Daily score: 6 (sore lats, arms)
Workout:
A1. Assisted german hangs; 25 secodns x5; rest 40 sec
Done
A2. Shoulder extension plank holds; 25 secodns x5; rest 1:40
Done
B. Bent knee L sit; amsap x5; rest 2 min (knees together and as high
as you can get them)
26,28,25,26,19
+
EMOM 12 min:
Odd- amrap unbroken strict pull ups
Even- 6 slow controlled bench dips
3,6,3,6,3,6,3,6,3,6,3,6
+
EMOM 12 min:
Odd- 5-10 CTB pull ups
Even- 6-10 burpees
1,6,2,6,0,6,1,6,5 pu,6,5 pu,6
+
Reverse weighted bear crawl
30 seconds continuous work
rest 30 sec
x10 (ensure your arms are straight, spine parallel to the floor,
aggressively protract)
105#,70,60,60,35x6
I was kinda sore and tight upper body (mostly lats) going into this but felt good to do it, just planned to go lighter.

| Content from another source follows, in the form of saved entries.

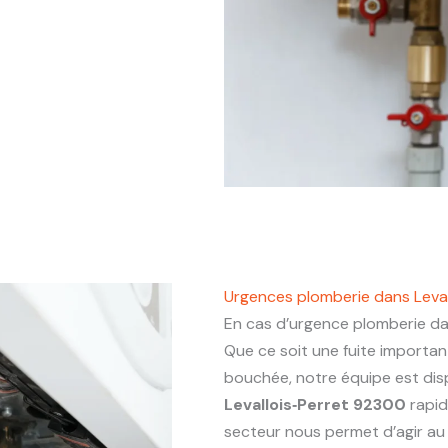
Urgences plomberie dans Leva
En cas d’urgence plomberie d
Que ce soit une fuite importa
bouchée, notre équipe est dis
Levallois‑Perret 92300
rapid
secteur nous permet d’agir au p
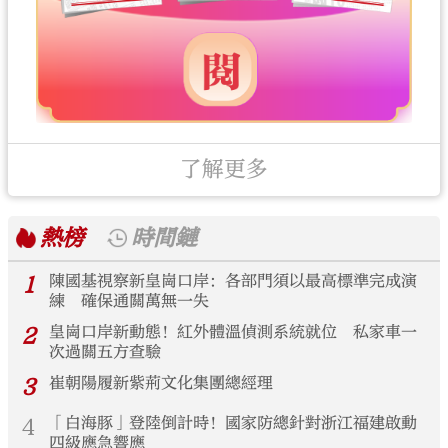
了解更多
熱榜
時間鏈
1
陳國基視察新皇崗口岸：各部門須以最高標準完成演
練 確保通關萬無一失
2
皇崗口岸新動態！紅外體溫偵測系統就位 私家車一
次過關五方查驗
3
崔朝陽履新紫荊文化集團總經理
4
「白海豚」登陸倒計時！國家防總針對浙江福建啟動
四級應急響應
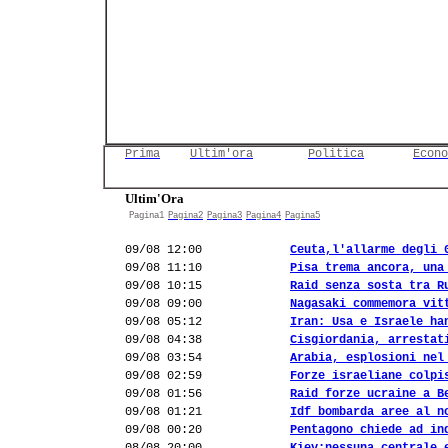
Prima
Ultim'ora
Politica
Econo
Ultim'Ora
Pagina1
Pagina2
Pagina3
Pagina4
Pagina5
09/08 12:00
Ceuta,l'allarme degli 
09/08 11:10
Pisa trema ancora, una
09/08 10:15
Raid senza sosta tra R
09/08 09:00
Nagasaki commemora vit
09/08 05:12
Iran: Usa e Israele ha
09/08 04:38
Cisgiordania, arrestat
09/08 03:54
Arabia, esplosioni nel
09/08 02:59
Forze israeliane colpi
09/08 01:56
Raid forze ucraine a B
09/08 01:21
Idf bombarda aree al n
09/08 00:20
Pentagono chiede ad in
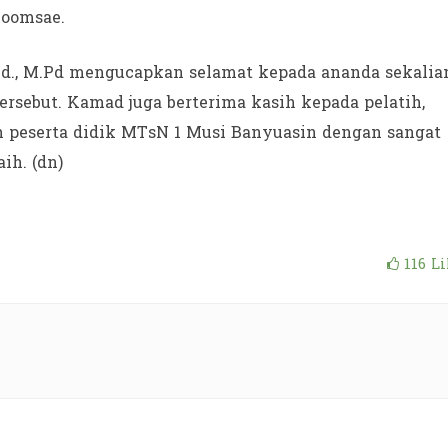
Poomsae.
d., M.Pd mengucapkan selamat kepada ananda sekalia
ersebut. Kamad juga berterima kasih kepada pelatih,
h peserta didik MTsN 1 Musi Banyuasin dengan sangat
ih. (dn)
116
Li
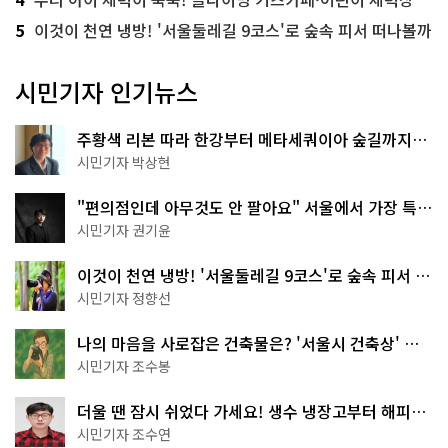
5
이것이 천연 냉방! '서울둘레길 9코스'로 숲속 피서 떠나볼까
시민기자 인기뉴스
주황색 리본 따라 한강부터 메타세쿼이아 숲길까지…
서울둘레길 15코스
시민기자 박상현
"편의점인데 아무것도 안 팔아요" 서울에서 가장 특별
한 편의점의 정체
시민기자 권기윤
이것이 천연 냉방! '서울둘레길 9코스'로 숲속 피서 떠
나볼까
시민기자 정향선
나의 마음을 사로잡은 건축물은? '서울시 건축상' 수
상작 공개!
시민기자 조수봉
더울 땐 잠시 쉬었다 가세요! 생수 냉장고부터 해피소
·무더위쉼터까지
시민기자 조수연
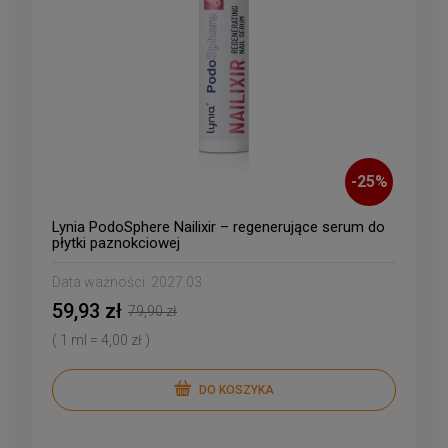
-
25
%
Lynia PodoSphere Nailixir – regenerujące serum do
płytki paznokciowej
Data ważności:
2027.03
59,93 zł
79,90 zł
( 1 ml = 4,00 zł )
DO KOSZYKA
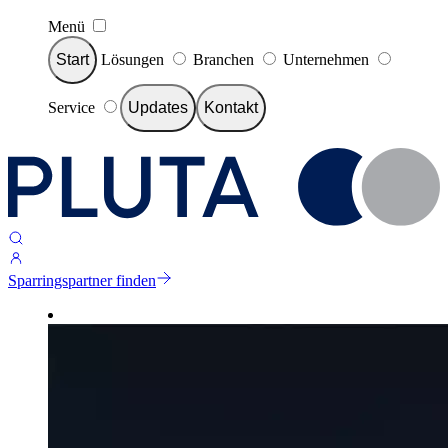
Menü
Start
Lösungen
Branchen
Unternehmen
Service
Updates
Kontakt
Sparringspartner finden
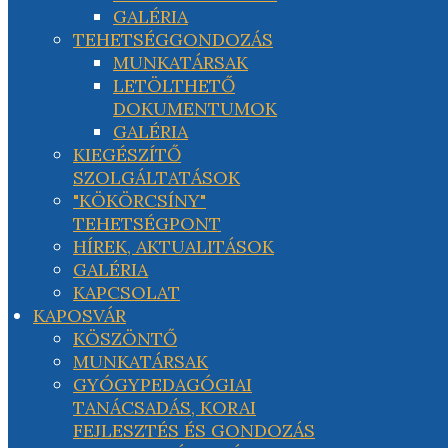
GALÉRIA
TEHETSÉGGONDOZÁS
MUNKATÁRSAK
LETÖLTHETŐ
DOKUMENTUMOK
GALÉRIA
KIEGÉSZÍTŐ
SZOLGÁLTATÁSOK
"KÖKÖRCSÍNY"
TEHETSÉGPONT
HÍREK, AKTUALITÁSOK
GALÉRIA
KAPCSOLAT
KAPOSVÁR
KÖSZÖNTŐ
MUNKATÁRSAK
GYÓGYPEDAGÓGIAI
TANÁCSADÁS, KORAI
FEJLESZTÉS ÉS GONDOZÁS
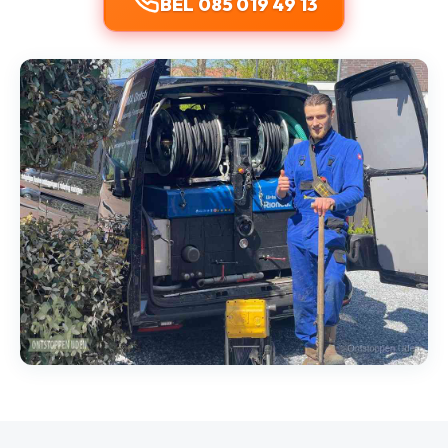
BEL 085 019 49 13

The only place I fell apart were the chest to bar...I could hardly do one and eventually just did pull ups. I have to say that reverse bear crawl was something else! So deceivingly difficult! I got some funny looks but I couldn't care less, I could tell it was an activity worth doing...so hard. Thanks!